Their partnership produced three Grand Slam singles trophies and two consecutive Olympic gold medals in 2012 and 2016 for Murray, the only tennis player with more than one Summer Games singles title.
The two men now plan to hold a training block in the United States for several weeks after the Miami Open hard-court tournament, which ends on April 3.
While the tennis tour moves to Europe for the clay circuit culminating with the French Open from May 22 to June 5, Murray will prepare for the grass season. Wimbledon begins on June 27.
Murray also intends to hire another coach, who will work with Lendl and travel with Murray.
He is currently ranked 84th and has an 8-6 record in 2022, with losses in his second matches at each of his past four tournaments, including the Australian Open in January.
Murray has dealt with a series of injuries in recent years, most prominently serious hip problems that led to two operations. He had hip resurfacing surgery in 2019.
His greatest successes on the court have come with Lendl — who won eight Grand Slam titles as a player — in his corner.
That includes, most famously, the 2013 title at Wimbledon, which made Murray the first British man in 77 years to win the singles championship at the All England Club.
Before that, Lendl also coached Murray to his triumph at the 2012 U.S. Open.
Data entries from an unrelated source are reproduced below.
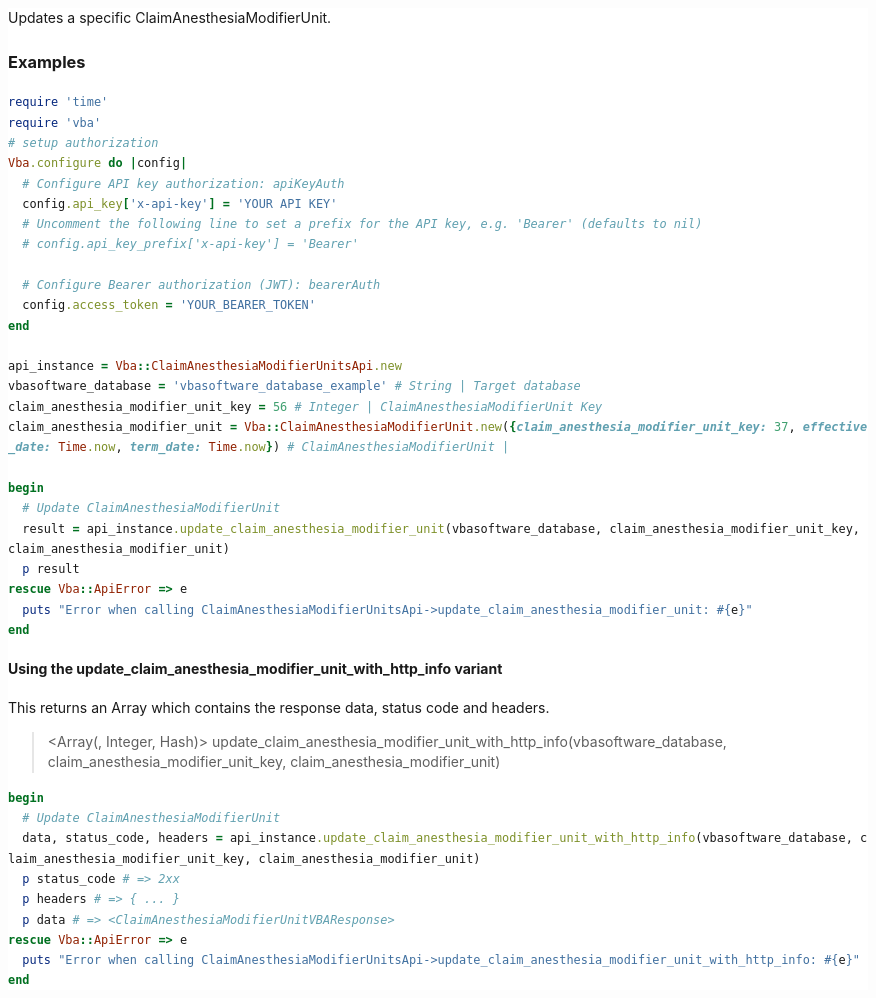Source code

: Updates a specific ClaimAnesthesiaModifierUnit.

### Examples

```ruby
require 'time'
require 'vba'
# setup authorization
Vba.configure do |config|
  # Configure API key authorization: apiKeyAuth
  config.api_key['x-api-key'] = 'YOUR API KEY'
  # Uncomment the following line to set a prefix for the API key, e.g. 'Bearer' (defaults to nil)
  # config.api_key_prefix['x-api-key'] = 'Bearer'

  # Configure Bearer authorization (JWT): bearerAuth
  config.access_token = 'YOUR_BEARER_TOKEN'
end

api_instance = Vba::ClaimAnesthesiaModifierUnitsApi.new
vbasoftware_database = 'vbasoftware_database_example' # String | Target database
claim_anesthesia_modifier_unit_key = 56 # Integer | ClaimAnesthesiaModifierUnit Key
claim_anesthesia_modifier_unit = Vba::ClaimAnesthesiaModifierUnit.new({claim_anesthesia_modifier_unit_key: 37, effective_date: Time.now, term_date: Time.now}) # ClaimAnesthesiaModifierUnit | 

begin
  # Update ClaimAnesthesiaModifierUnit
  result = api_instance.update_claim_anesthesia_modifier_unit(vbasoftware_database, claim_anesthesia_modifier_unit_key, claim_anesthesia_modifier_unit)
  p result
rescue Vba::ApiError => e
  puts "Error when calling ClaimAnesthesiaModifierUnitsApi->update_claim_anesthesia_modifier_unit: #{e}"
end
```

#### Using the update_claim_anesthesia_modifier_unit_with_http_info variant

This returns an Array which contains the response data, status code and headers.

> <Array(<ClaimAnesthesiaModifierUnitVBAResponse>, Integer, Hash)> update_claim_anesthesia_modifier_unit_with_http_info(vbasoftware_database, claim_anesthesia_modifier_unit_key, claim_anesthesia_modifier_unit)

```ruby
begin
  # Update ClaimAnesthesiaModifierUnit
  data, status_code, headers = api_instance.update_claim_anesthesia_modifier_unit_with_http_info(vbasoftware_database, claim_anesthesia_modifier_unit_key, claim_anesthesia_modifier_unit)
  p status_code # => 2xx
  p headers # => { ... }
  p data # => <ClaimAnesthesiaModifierUnitVBAResponse>
rescue Vba::ApiError => e
  puts "Error when calling ClaimAnesthesiaModifierUnitsApi->update_claim_anesthesia_modifier_unit_with_http_info: #{e}"
end
```
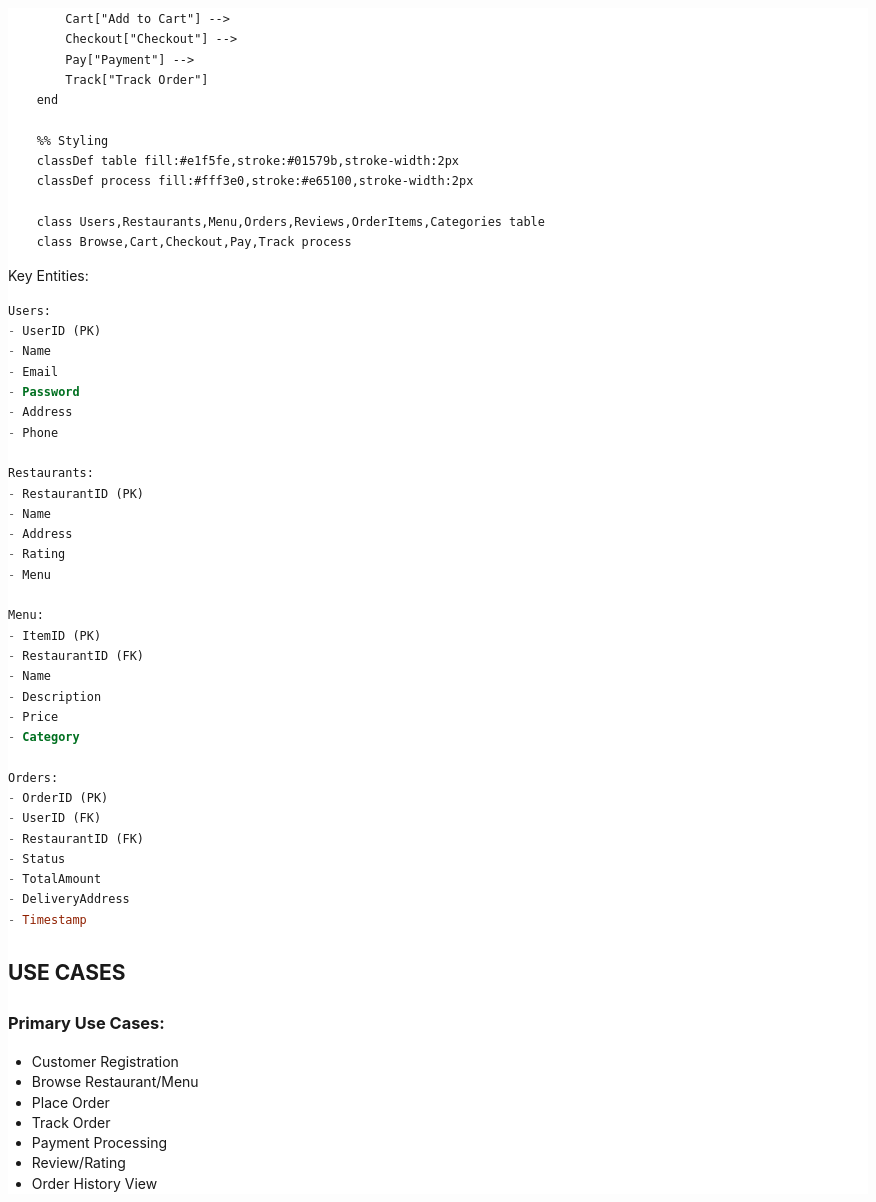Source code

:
 ```mermaid
        Cart["Add to Cart"] -->
        Checkout["Checkout"] -->
        Pay["Payment"] -->
        Track["Track Order"]
    end

    %% Styling
    classDef table fill:#e1f5fe,stroke:#01579b,stroke-width:2px
    classDef process fill:#fff3e0,stroke:#e65100,stroke-width:2px

    class Users,Restaurants,Menu,Orders,Reviews,OrderItems,Categories table
    class Browse,Cart,Checkout,Pay,Track process
```

Key Entities:
```sql
Users:
- UserID (PK)
- Name
- Email
- Password
- Address
- Phone

Restaurants:
- RestaurantID (PK)
- Name
- Address
- Rating
- Menu

Menu:
- ItemID (PK)
- RestaurantID (FK)
- Name
- Description
- Price
- Category

Orders:
- OrderID (PK)
- UserID (FK)
- RestaurantID (FK)
- Status
- TotalAmount
- DeliveryAddress
- Timestamp
```

## USE CASES
### Primary Use Cases:
- Customer Registration
- Browse Restaurant/Menu
- Place Order
- Track Order
- Payment Processing
- Review/Rating
- Order History View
They went their separate ways in 2014, before reuniting in 2016, about a month before Murray won his second Wimbledon trophy.
Murray also made it to No. 1 in the ATP rankings while he was with Lendl, getting there for the first time in November 2016.
They stopped working together again in November 2017.
Over the years, Murray also has been coached by Amelie Mauresmo, Brad Gilbert and Jamie Delgado, among others.